Runaway Girl is a product of classic Hollywood thinking—i.e. any famous pop culture personality can be harnessed for profit. The same holds true today, as a succession of singers, rappers, reality stars, and comics trickle into movies every year. We're not putting them down. Some can actually act, particularly the comics. But St. Cyr can't. Emotively, she's flatter than a fruit roll-up. It pains us to admit that, because we think she's a celestial wonder. But there you have it. Even worse, this was her seventh full length film, so it probably represents the height of her acting skills. Woof. You have a choice. You can either avoid this turkey or watch it expressly to see St. Cyr with motion and sound, rather than merely as an amazing pin-up. We have some nice production photos below to help you make up your mind. Runaway Girl premiered in the U.S. today in 1965.
|Vintage Pulp||Feb 14 2020|
Thank you for your service, girls.
We have a special treat for you on Valentine's Day (which doesn't exist where we live, but we're living up to the International part of Pulp International). Above is the cover of a 1951 photo magazine called G-Eyefuls, which was marketed in the U.S. to the Korean War generation, specifically soldiers. We suspect it was sold in drugstores in military towns, possibly in military base exchanges, and the like. It's credited to a guy named Bill Boltin, who also authored a little-known 1952 novel called Witch on Wheels. Boltin didn't write much for G-Eyefuls, just a foreword and some cheesy captions for the pix.

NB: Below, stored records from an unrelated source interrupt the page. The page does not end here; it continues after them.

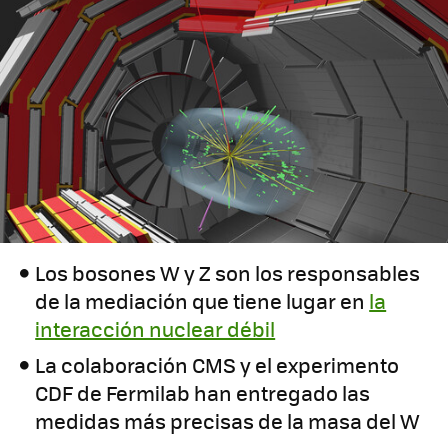
Los bosones W y Z son los responsables
de la mediación que tiene lugar en
la
interacción nuclear débil
La colaboración CMS y el experimento
CDF de Fermilab han entregado las
medidas más precisas de la masa del W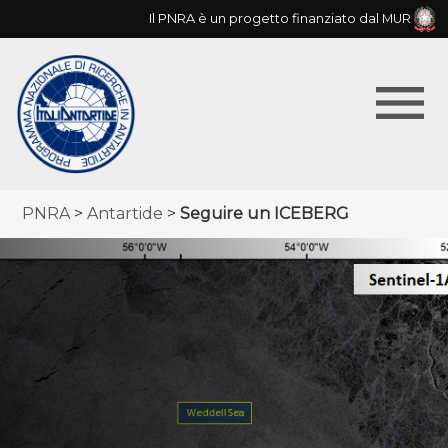
Skip
Il PNRA è un progetto finanziato dal MUR
to
main
menu
navigation
Menu
Breadcrumb
PNRA
Antartide
Seguire un ICEBERG
principale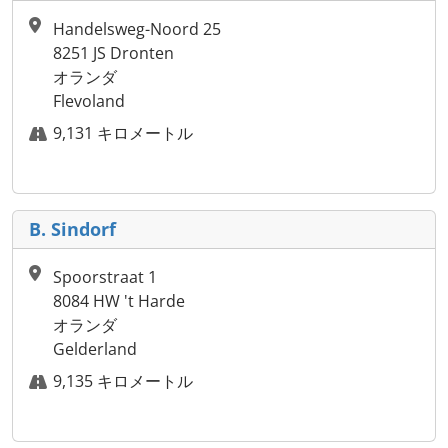
Handelsweg-Noord 25
8251 JS Dronten
オランダ
Flevoland
9,131 キロメートル
B. Sindorf
Spoorstraat 1
8084 HW 't Harde
オランダ
Gelderland
9,135 キロメートル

We consider it unfortunate that Boltin took time to write captions for nearly every photo, but identifed no models. Since the photos are almost certainly handouts, it's possible Boltin had no idea who most of the models were. However, burlesque queen Lili St. Cyr appears twice, which suggests he at least recognized her. We assume you do too, but if not she appears in panel seven below, with a close-up in panel eight, and she recurs in the third-to-last panel, with another close-up below that. At sixty-four pages, we ran out of patience to upload this entire magazine, but we have a representative selection of forty scans. Happy corporate holiday, Valentiners.
|Femmes Fatales||Nov 23 2019|
Lili St. Cyr immeasurably improves ancient Spanish tradition.
We recently showed you two Marilyn Monroe life-sized posters from 1953. That same year a poster was published by the New Hampshire based company Life-Size featuring burlesque performer Lili St. Cyr. The matador theme is cool, and also fitting, because she often wore similar costumes on stage. Most images of St. Cyr are black and white, so this one bursting with color is a rarity.